Tuesday, November 15, 2011


Quite a few people have objected to what David Brooks published in The New York Times today, which extends his remarks on Meet the Press a couple of days ago about how it's simply abnormal for people to intervene when they see cruelty or brutality -- especially ever since Woodstock turned us all into amoral, decadent savages. I don't want to go over this ground in detail again -- I addressed it yesterday -- but I do want to respond to the opening passage of today's column:

First came the atrocity, then came the vanity. The atrocity is what Jerry Sandusky has been accused of doing at Penn State. The vanity is the outraged reaction of a zillion commentators over the past week, whose indignation is based on the assumption that if they had been in Joe Paterno's shoes, or assistant coach Mike McQueary's shoes, they would have behaved better. They would have taken action and stopped any sexual assaults.

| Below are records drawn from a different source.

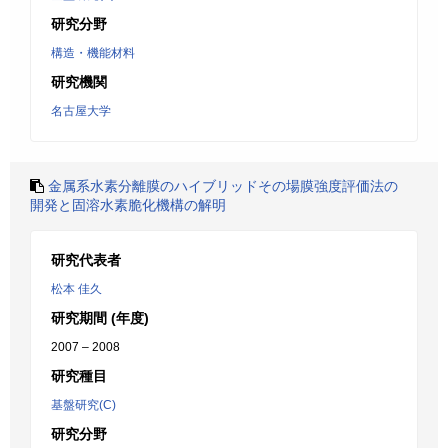
研究分野
構造・機能材料
研究機関
名古屋大学
金属系水素分離膜のハイブリッドその場膜強度評価法の
開発と固溶水素脆化機構の解明
研究代表者
松本 佳久
研究期間 (年度)
2007 – 2008
研究種目
基盤研究(C)
研究分野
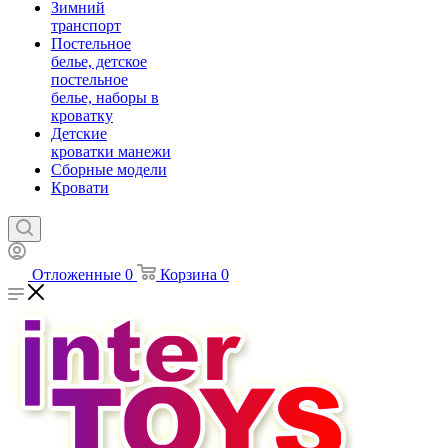
Зимний
транспорт
Постельное
белье, детское
постельное
белье, наборы в
кроватку
Детские
кроватки манежи
Сборные модели
Кровати
Отложенные
0
Корзина
0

Unfortunately, none of us can safely make that assumption. Over the course of history -- during the Holocaust, the Rwandan genocide or the street beatings that happen in American neighborhoods -- the same pattern has emerged. Many people do not intervene. Very often they see but they don't see.

Um, the rise of Hitler and the Rwandan genocide involved masses of people armed with deadly weapons -- and backed by state power. The best-known incident of child rape at Penn State involved, um, one naked guy in a shower. Does Brooks really not see a difference here? Even a beating on a city street by a lone assailant poses a mortal danger to an adult who intervenes, because the perpetrator is clearly willing to engage in a pure act of violence. A child rapist is just trying to evade detection while getting off.

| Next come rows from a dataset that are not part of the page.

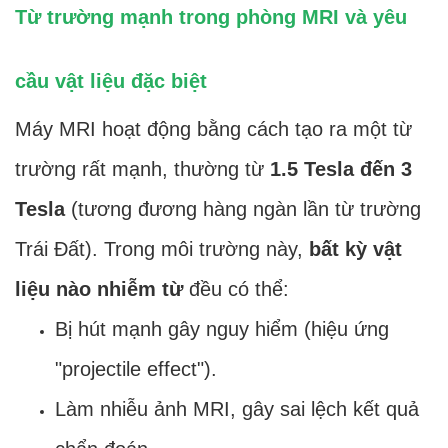
Từ trường mạnh trong phòng MRI và yêu
cầu vật liệu đặc biệt
Máy MRI hoạt động bằng cách tạo ra một từ
trường rất mạnh, thường từ
1.5 Tesla đến 3
Tesla
(tương đương hàng ngàn lần từ trường
Trái Đất). Trong môi trường này,
bất kỳ vật
liệu nào nhiễm từ
đều có thể:
Bị hút mạnh gây nguy hiểm (hiệu ứng
"projectile effect").
Làm nhiễu ảnh MRI, gây sai lệch kết quả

That doesn't mean denial won't kick in, but surely it would be vastly more difficult to stop Hitler than to stop a soaking-wet pervert.


c u n d gulag said...

Yeah, but one thing you can be sure of, and that's that Bobo will be ready to go all Billy Jack in the newsroom on anyone who splits an infinitive!!!

jurassicpork said...

You know, I never thought as a kid coming up in the late 70's that I'd ever see CEO's making 273 times what average laborers made, that I'd need a credit check just to get an interview, that I'd go for over two and a half years between jobs, that NYC would need bulldozers, sonic cannons and helicopters to clean a public park and that book burnings would be carried out by the establishment. Who knew that airheads like Bachmann, Rick Perry and Herman Cain would be serious presidential candidates? No one ever warned me that Social Security, Medicare and Medicaid would be on the chopping block. And I never thought I'd live to see my country become an Orwellian fever dream. Yet these past ten years, we've descended further and down a rabbit hole, so deeply that we'd never see even a pinprick of daylight.